This past Monday (January 25) was a big day for the B.C. wine community. The Canadian Association of Professional Sommeliers—B.C. Chapter held its annual competition to choose the sommelier of the year for 2016. At Rogers Arena, the 10 candidates who’d thrown their hat into the ring completed a theory and tasting exam to determine the top-three finalists, who would then compete in a wine-service challenge, in addition to doing a food-and-wine pairing and a blind tasting. Not only did the competitors have to do these rigorous tasks, they had to perform them in front of an audience of trade colleagues and media—no easy feat.
The three who made it to that final round were Sean Nelson, sommelier at Vij’s Restaurant; Shane Taylor, wine director at CinCin Ristorante + Bar; and Alistair Veen of South Surrey’s Tap Restaurant. Veen, who is the chef and a co-owner of Tap, was definitely perceived as the dark-horse candidate, if only because hardly anyone in attendance knew who he was. As the three stepped forward in front of the audience, whispers of “Who’s the guy on the left?” could be heard around the room.
One by one, with the other two cloistered away, the gentlemen competed. First up was the service component, in which they completed a different task at each of three separate tables of colleagues acting as guests. The first was opening and serving an entire bottle of sparkling wine evenly and continuously into six glasses without topping up. Sure, it was somewhat challenging, but they were also peppered with general-knowledge questions while performing the task. As the sparkling was being poured, they fielded queries about the difference between the German sparkling being poured and Champagne, and left-field ones like, “I recently had a Sazerac cocktail and quite enjoyed it. What are its ingredients?”
The second table requested a magnum of red wine, and to have it decanted. The query lobbed at the competitors was, “Why would you decant this wine?” While the first two competitors, Taylor and Nelson, explained the benefits of decanting—that it opens up a wine, unleashing aromatics and so on—there was laughter in the audience when Veen responded, deadpanning, “Because you asked me to.”
The third table presented a menu and asked for wines to be paired with each course, each from a different Italian region. While all three competitors did well at the task, Veen appeared to excel, that chef background being an ace up his sleeve. Once the service of the three tables was completed, it was on to blind-tasting and explaining a white and a red wine, two spirits, and a cocktail. This was done at a high-top cocktail table, and while Taylor and Veen faced the audience, Nelson had his back to it—a move that may have eased the pressure, not having all those eyes focused on him in his peripheral vision.

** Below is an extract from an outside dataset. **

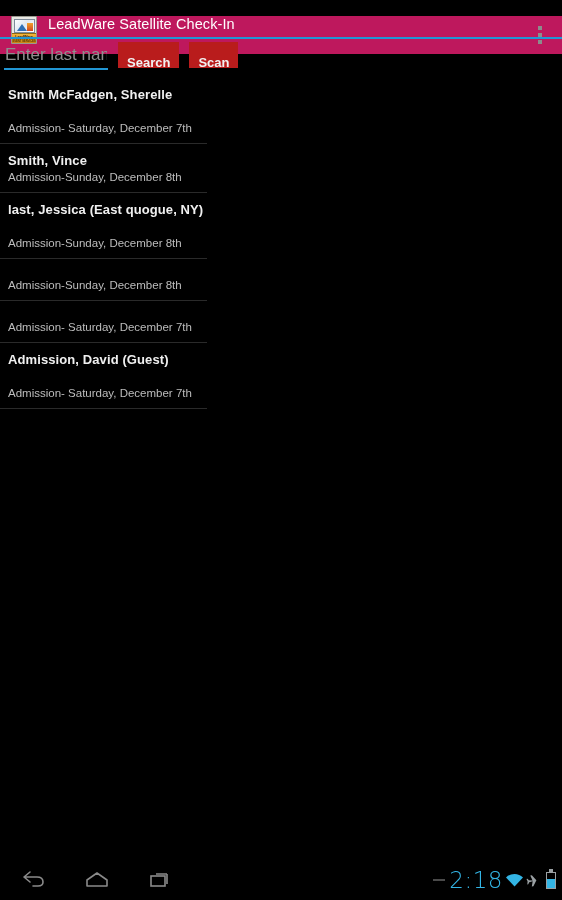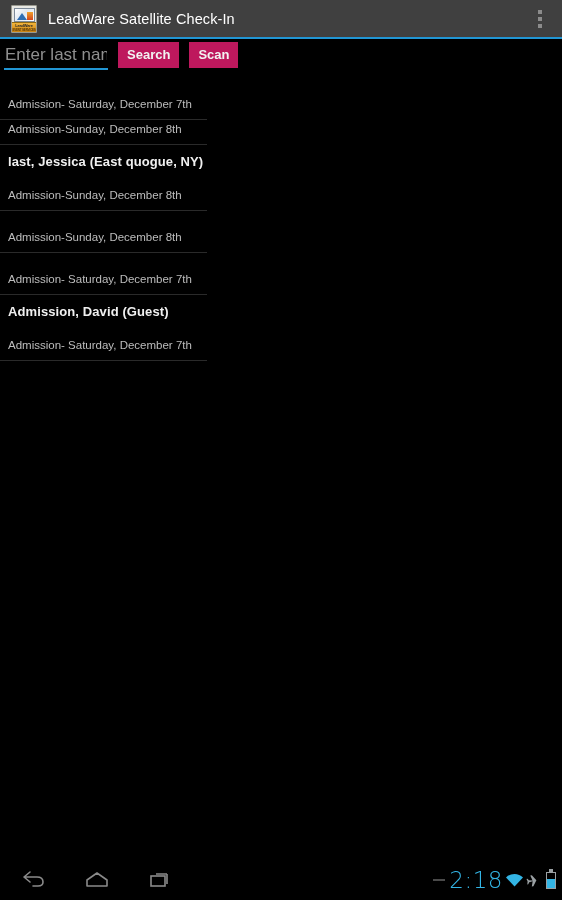"LeadWare Satellite Check-In" .titlebar { align-items: center -> flex-start; background: #404040 -> #be185d; top: 0 -> 16px }
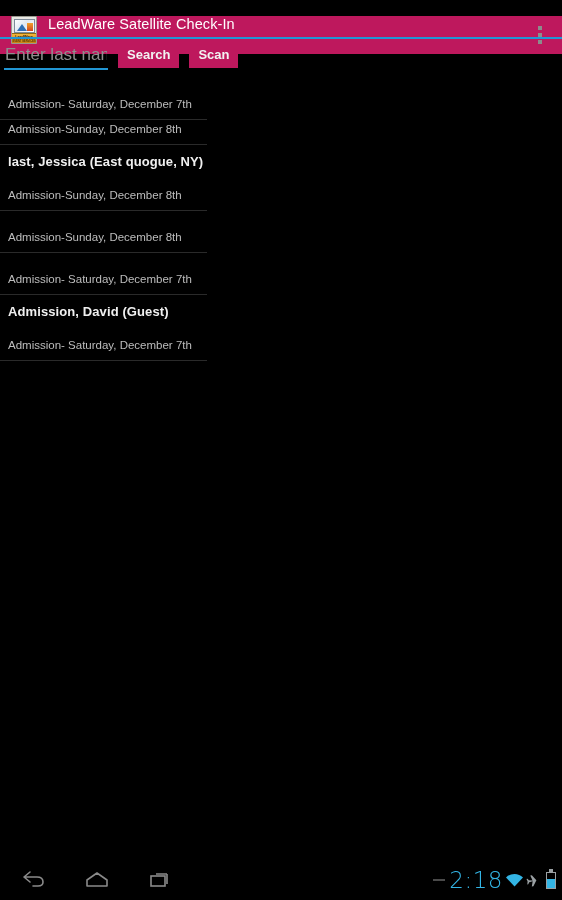"Search" .btn { background: #be185d -> #b91c1c; padding: 0 9px -> 8px 9px }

The final task saw the candidates pore over a flawed wine list projected onto a screen, trying to catch errors, which could be anything from typos to an incorrect region named alongside a wine. All in all, they were each actively in front of the crowd for close to half an hour.
Once the competition wrapped up, the judges headed off to consider the performances and determine the winner, who would be announced at the evening’s after-party at JOEY Bentall One.
At that after-party, there was certainly a celebratory feeling in the air, not only because the room was filled with a who’s who of B.C. sommeliers and restaurateurs relishing a night off, but also because the pressure was off, the competition was done, and both the candidates and the crowd were blowing off a little steam. Maybe more than a little—the place actually ran out of beer before the big announcement was made.
The moment finally came, the judges ready to announce the winner. As a hush fell across the room, Sean Nelson was declared third-place winner. As Shane Taylor and Alistair Veen stood together, arms around each other’s shoulders, the 2015 B.C. sommelier of the year, Chambar’s Jason Yamasaki, announced, “Your 2016 B.C. sommelier of the year winner is… Alistair Veen!”
Amid much fanfare and cheering, Veen jogged to the front of the room to accept his honour, which came with a magnum of Champagne de Venoge. “How about the guy from South Surrey?” he shouted incredulously to the cheering crowd. Among all of the candidates, the vast majority from fancy-schmancy downtown Vancouver restaurants, it was the chef from Tap Restaurant in Surrey who nabbed the big prize. I’m thinking business is about to get a boost.
Veen will compete in the national sommelier competition in 2017, which will be taking place in Vancouver for the first time. We’ll certainly all be rooting for him.